Obituary: Stefan Michalak

Chris Rutkowski

30th October 1999

It is with great sadness that I report the passing of Stefan Michalak, last week, at age 83.

Michalak was known to ufologists as the witness in one of the most puzzling and well-documented CE2 cases on record. His close encounter with an unidentified craft in the Canadian wilderness in 1967 left him physically scarred. Medical examinations by Canadian and American physicians could not offer a definitive explanation of his wounds and aftereffects.

Until recently, despite the incredible amount of evidence in support of his claimed experience, there were no explanations offered by skeptics regarding "what really happened." Only two published works have dealt with the case in any detail, offering two greatly contrasting explanations. One skeptic simply noted Michalak must have been a hoaxer, without addressing any of the case's major details, while the other implied that Michalak must have been the victim of a secret aerospace experiment. Neither explanation was satisfactory.

I first met Michalak as a youth, when one of my playmates told me his father had been burned by a flying saucer. At the time, I was more interested in riding my bicycle and playing baseball with my school friends than I was in my friend's father laying sick in his bed. When I reached university and began reading about UFOs and other scientific controversies, I realized that no comprehensive study had ever been done on what I believed to be the most significant UFO case in North America. I re-established contact with my childhood friend and his family, and spent many hours talking with them about their shared experience. I say shared experience, because Michalak's entire family was affected by what had occurred. They spoke bitterly about their treatment at the hands of both media and investigators, and understandably wished that the world would simply leave them alone. However, Michalak himself stubbornly refused to give in to pressure, and boldly and tirelessly told visitors and callers about his experience. More significantly, he did not alter the details of his story with each telling, and he did not believe he had seen a craft from another world. He said, realistically, that he did not know what the object had been.

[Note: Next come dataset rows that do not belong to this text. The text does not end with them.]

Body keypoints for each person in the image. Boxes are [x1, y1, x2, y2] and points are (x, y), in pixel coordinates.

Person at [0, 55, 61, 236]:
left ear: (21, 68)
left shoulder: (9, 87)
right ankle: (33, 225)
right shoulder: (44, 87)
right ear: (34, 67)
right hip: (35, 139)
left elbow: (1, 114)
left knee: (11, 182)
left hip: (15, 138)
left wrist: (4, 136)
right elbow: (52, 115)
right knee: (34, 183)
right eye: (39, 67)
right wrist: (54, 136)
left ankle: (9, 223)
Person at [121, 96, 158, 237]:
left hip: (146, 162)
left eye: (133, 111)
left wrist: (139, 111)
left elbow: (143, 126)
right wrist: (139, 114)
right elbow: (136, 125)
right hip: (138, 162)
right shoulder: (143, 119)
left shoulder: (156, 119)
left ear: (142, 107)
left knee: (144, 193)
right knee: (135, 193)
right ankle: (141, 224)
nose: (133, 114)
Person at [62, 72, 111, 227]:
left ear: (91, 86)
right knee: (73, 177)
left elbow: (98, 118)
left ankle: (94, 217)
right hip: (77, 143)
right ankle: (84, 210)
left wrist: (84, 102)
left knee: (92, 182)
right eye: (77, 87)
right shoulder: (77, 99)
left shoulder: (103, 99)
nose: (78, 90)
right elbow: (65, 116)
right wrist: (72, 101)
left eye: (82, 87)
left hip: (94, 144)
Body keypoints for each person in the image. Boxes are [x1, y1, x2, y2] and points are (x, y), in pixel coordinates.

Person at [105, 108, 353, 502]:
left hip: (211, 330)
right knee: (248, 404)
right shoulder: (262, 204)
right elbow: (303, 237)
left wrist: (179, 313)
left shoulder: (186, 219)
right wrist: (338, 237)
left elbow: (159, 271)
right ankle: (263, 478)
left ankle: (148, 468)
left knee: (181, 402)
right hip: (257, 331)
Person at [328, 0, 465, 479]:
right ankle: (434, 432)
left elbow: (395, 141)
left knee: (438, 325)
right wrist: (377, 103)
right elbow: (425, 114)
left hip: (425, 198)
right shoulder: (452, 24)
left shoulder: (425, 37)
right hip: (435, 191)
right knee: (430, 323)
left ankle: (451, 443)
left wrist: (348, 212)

When Michalak went to the Mayo clinic following his experience, he went as an outpatient, since Canadian medical insurance would not cover his expenses. But he, himself, wanted to know what was wrong with him. One can ask, logically, why an alleged hoaxer would go to such trouble and expense. Regardless, however, the psychiatric assessment of Michalak proved to be most interesting; the examining physician found Michalak to be an exceptionally stable and well-adjusted individual, with no psychopathology or indication he was prone to making up stories.

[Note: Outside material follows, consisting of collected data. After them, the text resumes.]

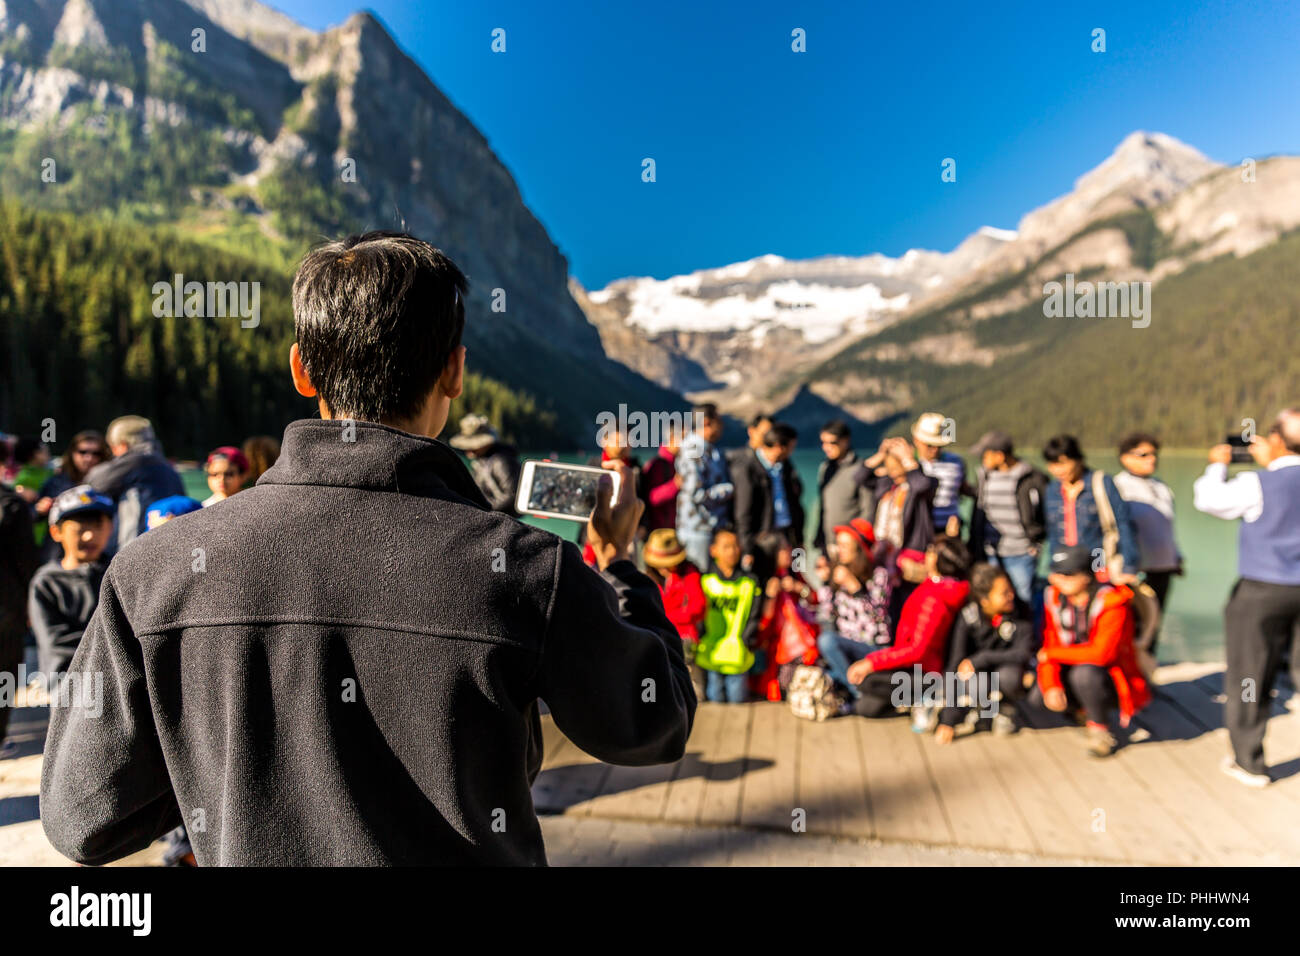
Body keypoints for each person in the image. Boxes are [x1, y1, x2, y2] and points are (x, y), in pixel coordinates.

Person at [41, 231, 695, 866]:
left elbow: (82, 819)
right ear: (455, 371)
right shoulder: (525, 567)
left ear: (301, 368)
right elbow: (652, 723)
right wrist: (619, 567)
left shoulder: (152, 572)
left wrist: (215, 765)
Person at [1193, 408, 1300, 787]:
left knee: (1249, 675)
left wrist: (1217, 466)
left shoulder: (1259, 483)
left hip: (1263, 590)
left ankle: (1249, 762)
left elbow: (1209, 501)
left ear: (1276, 441)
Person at [1032, 547, 1150, 757]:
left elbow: (1101, 654)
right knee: (1038, 695)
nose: (1059, 579)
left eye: (1067, 574)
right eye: (1056, 573)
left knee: (1085, 674)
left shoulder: (1112, 602)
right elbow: (1049, 642)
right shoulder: (1055, 598)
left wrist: (1051, 654)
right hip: (1072, 669)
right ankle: (1080, 712)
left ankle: (1100, 729)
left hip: (1111, 678)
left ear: (1086, 576)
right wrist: (1052, 685)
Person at [846, 534, 972, 726]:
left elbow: (917, 650)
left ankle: (926, 696)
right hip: (914, 665)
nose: (926, 554)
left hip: (924, 672)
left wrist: (872, 663)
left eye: (931, 551)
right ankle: (910, 699)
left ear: (939, 560)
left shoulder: (936, 599)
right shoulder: (942, 586)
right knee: (867, 707)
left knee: (866, 680)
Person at [934, 563, 1035, 744]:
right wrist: (948, 720)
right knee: (975, 680)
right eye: (1004, 593)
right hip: (978, 677)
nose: (1011, 595)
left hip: (1005, 672)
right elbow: (955, 664)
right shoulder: (968, 617)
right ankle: (980, 708)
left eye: (1010, 589)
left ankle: (1006, 707)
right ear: (984, 600)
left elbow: (1024, 653)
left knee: (1010, 677)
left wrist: (982, 658)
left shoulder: (1019, 610)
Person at [28, 486, 114, 684]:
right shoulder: (47, 582)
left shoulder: (119, 574)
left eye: (97, 526)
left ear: (110, 528)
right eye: (80, 528)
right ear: (56, 531)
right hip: (69, 689)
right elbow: (57, 644)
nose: (89, 536)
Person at [1113, 431, 1183, 652]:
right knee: (1132, 624)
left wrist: (1177, 556)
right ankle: (1129, 677)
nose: (1151, 459)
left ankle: (1147, 672)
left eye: (1154, 454)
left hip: (1163, 566)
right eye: (1144, 454)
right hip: (1135, 570)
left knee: (1154, 624)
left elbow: (1167, 526)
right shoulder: (1118, 487)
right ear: (1125, 458)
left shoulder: (1161, 486)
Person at [1041, 434, 1140, 586]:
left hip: (1097, 559)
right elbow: (1053, 533)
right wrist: (1055, 566)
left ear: (1078, 459)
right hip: (1067, 565)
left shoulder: (1101, 483)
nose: (1058, 470)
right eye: (1052, 464)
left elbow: (1124, 524)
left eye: (1062, 463)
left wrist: (1129, 567)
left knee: (1100, 601)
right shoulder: (1052, 490)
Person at [857, 436, 936, 620]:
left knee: (911, 607)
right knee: (891, 611)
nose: (892, 471)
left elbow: (922, 484)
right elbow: (860, 476)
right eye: (889, 465)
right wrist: (880, 454)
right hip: (886, 559)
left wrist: (908, 458)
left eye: (896, 466)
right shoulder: (888, 487)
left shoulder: (921, 485)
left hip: (910, 560)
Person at [815, 518, 895, 699]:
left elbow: (878, 618)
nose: (839, 550)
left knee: (828, 643)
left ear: (859, 549)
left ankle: (857, 694)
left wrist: (855, 588)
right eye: (838, 545)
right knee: (824, 650)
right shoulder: (838, 571)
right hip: (847, 644)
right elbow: (825, 614)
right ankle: (857, 691)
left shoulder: (879, 575)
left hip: (873, 646)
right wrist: (826, 582)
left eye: (844, 545)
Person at [967, 430, 1048, 606]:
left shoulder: (1031, 477)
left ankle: (1025, 633)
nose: (983, 459)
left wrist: (1037, 542)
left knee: (1023, 601)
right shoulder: (984, 476)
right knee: (990, 602)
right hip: (990, 553)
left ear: (1000, 455)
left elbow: (1047, 512)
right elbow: (978, 511)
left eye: (986, 455)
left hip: (1021, 553)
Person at [85, 415, 184, 553]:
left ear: (122, 444)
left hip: (134, 551)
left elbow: (92, 484)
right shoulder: (169, 469)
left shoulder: (136, 462)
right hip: (168, 548)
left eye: (112, 447)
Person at [732, 422, 804, 581]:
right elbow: (743, 512)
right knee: (766, 584)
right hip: (763, 540)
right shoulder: (748, 469)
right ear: (780, 447)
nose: (791, 452)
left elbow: (796, 502)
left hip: (786, 535)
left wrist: (799, 539)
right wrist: (747, 549)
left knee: (792, 577)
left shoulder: (785, 468)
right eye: (791, 447)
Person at [643, 528, 708, 701]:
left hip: (684, 637)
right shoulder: (647, 578)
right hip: (656, 637)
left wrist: (667, 618)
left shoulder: (690, 574)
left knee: (691, 687)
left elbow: (699, 607)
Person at [696, 528, 761, 703]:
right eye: (726, 547)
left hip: (737, 654)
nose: (732, 551)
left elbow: (754, 616)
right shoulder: (704, 581)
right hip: (711, 653)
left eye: (735, 546)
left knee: (737, 701)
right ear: (713, 550)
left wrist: (747, 639)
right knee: (714, 699)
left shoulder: (749, 582)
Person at [0, 483, 39, 749]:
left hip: (8, 605)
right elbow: (26, 559)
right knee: (4, 671)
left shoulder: (12, 504)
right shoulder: (12, 503)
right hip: (8, 605)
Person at [33, 431, 111, 562]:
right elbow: (32, 515)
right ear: (72, 453)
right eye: (83, 452)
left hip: (98, 555)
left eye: (95, 453)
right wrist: (40, 509)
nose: (89, 458)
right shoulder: (56, 482)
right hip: (58, 554)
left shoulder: (111, 483)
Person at [676, 403, 734, 571]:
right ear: (707, 422)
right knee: (698, 582)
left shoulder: (710, 450)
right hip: (697, 530)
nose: (722, 427)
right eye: (719, 422)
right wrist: (729, 490)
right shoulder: (692, 450)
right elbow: (696, 493)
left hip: (709, 528)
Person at [813, 419, 874, 562]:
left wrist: (856, 541)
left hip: (851, 546)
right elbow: (823, 507)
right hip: (828, 544)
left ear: (846, 441)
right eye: (823, 442)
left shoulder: (860, 469)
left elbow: (867, 510)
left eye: (832, 443)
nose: (826, 447)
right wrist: (819, 539)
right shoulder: (825, 468)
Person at [448, 413, 522, 516]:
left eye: (473, 447)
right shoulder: (482, 460)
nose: (469, 452)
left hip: (502, 521)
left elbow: (514, 497)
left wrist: (482, 510)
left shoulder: (501, 460)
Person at [911, 412, 967, 535]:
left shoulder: (957, 462)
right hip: (919, 530)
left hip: (950, 529)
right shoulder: (911, 464)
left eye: (939, 445)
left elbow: (963, 489)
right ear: (916, 441)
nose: (935, 449)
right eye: (930, 445)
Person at [641, 424, 682, 533]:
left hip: (678, 529)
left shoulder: (680, 463)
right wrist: (675, 485)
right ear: (672, 438)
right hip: (659, 532)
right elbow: (651, 497)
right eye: (683, 438)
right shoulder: (656, 465)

I remember one incident very well which indicates Michalak's character. When NBC flew his family and myself to the set of Unsolved Mysteries, I had opportunity to spend many hours with his family. We talked about many things, and I became further convinced that his family was as mystified by his experience as anyone else. But the most telling event took place while they were filming him for the program.

Just before rolling film, the director wanted Michalak to relax and feel more comfortable in front of the cameras. He began talking with him about the weather, his work, what Canada was like and other nonchalant topics. Then, the director said, "Well, Steve, I guess your being burned by the UFO was the most incredible thing that has ever happened in your life." To the surprise of everyone on the set, Michalak answered, "Oh, no, it wasn't." Prodded further, Michalak bravely told the story of his experiences in the Nazi death camps, speaking bluntly and unwaveringly about the atrocities he witnessed firsthand. No one dared interrupt his story, and when he was finished, the set was filled with a stunned silence; the entire crew was awestruck. Later, one of the crew said to me, "This guy is the most credible we've ever interviewed. What's being burned by a flying saucer compared with Nazi ovens?" From that moment on, Michalak was treated with much respect and dignity, justly deserved. The questioning regarding the UFO turned from "Did it really happen?" to "What happened?"

I don't know what transpired that spring afternoon in the Canadian Shield. I know what Michalak told me, and I know that he was not type of person to make up tall tales. I believe all investigating bodies were truly puzzled by the case, and desperately grasped for straws that would answer some of the questions. Michalak alone knew, and we may never have all our questions answered.

I offer condolences to his family, not only from myself but from the entire ufological community. I was honoured to know Stefan Michalak, and he will be missed.